• Alıştırmalar:
- a) Fenerbahçe-Twente yazısında "Sezona Konferans Ligi 2. Eleme Turu’ndan" diye başlayan paragrafı, ana bilgileri koruyarak madde madde yazın.
- b) Fenerbahçe-Twente yazısında "01.09.2023 - 07:00" ifadesini içeren sözlerle açılıp "Dzeko’nun ayağından geldi." ile kapanan kısmı hiç değiştirmeden tekrarlayın.
____ Belgeden Alıntı
01.09.2023 - 07:00 | Son Güncellenme:
Fenerbahçe, UEFA Avrupa Konferans Ligi Play-off Turu rövanş maçında Twente ile deplasmanda karşılaştı. İlk maçta Kadıköy’de alınan 5-1’lik avantajla sahaya çıkan sarı-lacivertliler, bu maçta da sahadan 1-0 galip ayrıldı. Fenerbahçe’ye galibiyeti getiren gol 72. dakikada penaltıdan Edin Dzeko’nun ayağından geldi.
Sezona Konferans Ligi 2. Eleme Turu’ndan başlayan Kanarya, bu turda Moldova ekibi Zimbru ile karşılaştı. Rakibini 5-0 ve 4-0’lık skorlarla eleyen Fenerbahçe, 3. Tur’da ise Slovenya ekibi Maribor ile mücadele etti. Her iki maçta da (3-1, 3-0) sahadan galibiyetle ayrılan Fenerbahçe, play-off turuna yükselirken, bu turda da Twente’yi elemeyi başardı.
Maçın ardından Milliyet yazarları da sarı-lacivertli ekibin Twente ile oynadığı karşılaşmayı değerlendirdi.
TWENTE'Yİ 'ÇILDIRTAN' F.BAHÇE / ERCAN GÜVEN
5-1 kimyasını bozmuş olmalı Twente’nin… Çünkü ilk yarıdaki gibi futbol oynayan bir Avrupalı takım olamaz. Belli ki, Fenerbahçe’ye karşı ayıplı, günahlı bir “özel muamele” içindeydiler hezimetin rövanşında…
Kendilerini aştılar!.. Kadıköy’de hırçındılar, evlerinde çirkin oldular.
Temaslı, agresif futbola eyvallah ama resmen Fenerbahçe’yi kışkırtmaya çalıştılar. Büyük ihtimal, “komple rövanş olsun” diye ilk maçta kendilerinin kaldığı gibi on kişi bırakmayı hesaplamışlardı Fenerbahçe’yi.
________
____ Verilen Malzeme
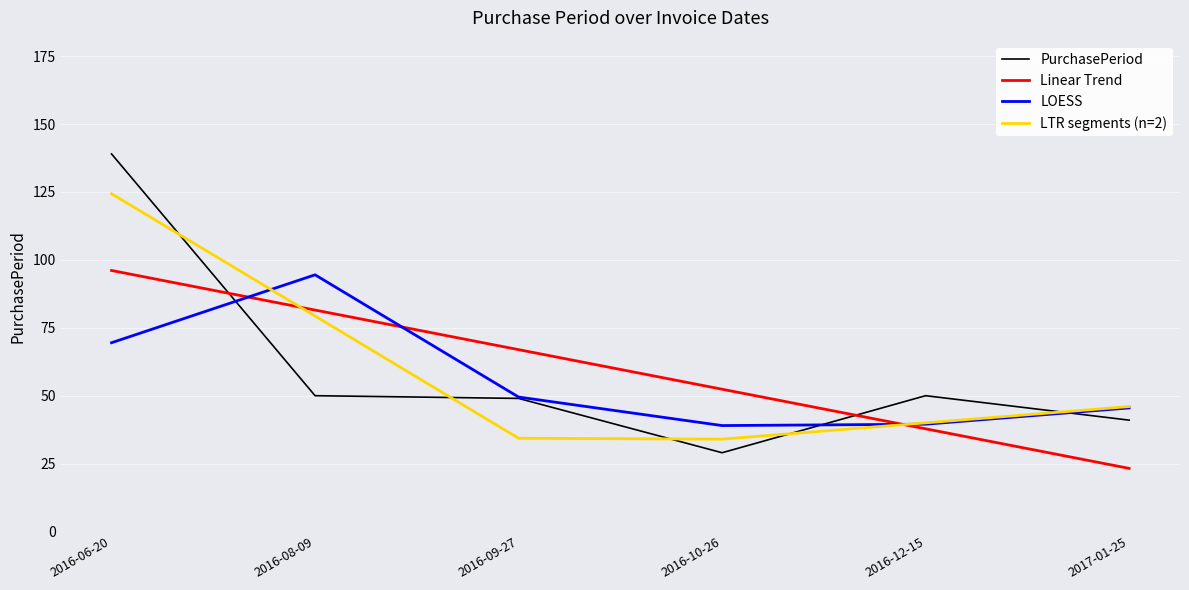

What is the total value across all series at 2016-12-15?

167.3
________
• Yazılı Cevaplar:
- a)
- Fenerbahçe sezona Konferans Ligi 2. Eleme Turu'ndan başladı.
- 2. Eleme Turu: Moldova ekibi Zimbru'yu 5-0 ve 4-0'lık skorlarla eledi.
- 3. Tur: Slovenya ekibi Maribor'u iki maçta da (3-1, 3-0) yendi.
- Play-off turu: Twente'yi de elemeyi başardı.

- b)
01.09.2023 - 07:00 | Son Güncellenme:
Fenerbahçe, UEFA Avrupa Konferans Ligi Play-off Turu rövanş maçında Twente ile deplasmanda karşılaştı. İlk maçta Kadıköy’de alınan 5-1’lik avantajla sahaya çıkan sarı-lacivertliler, bu maçta da sahadan 1-0 galip ayrıldı. Fenerbahçe’ye galibiyeti getiren gol 72. dakikada penaltıdan Edin Dzeko’nun ayağından geldi.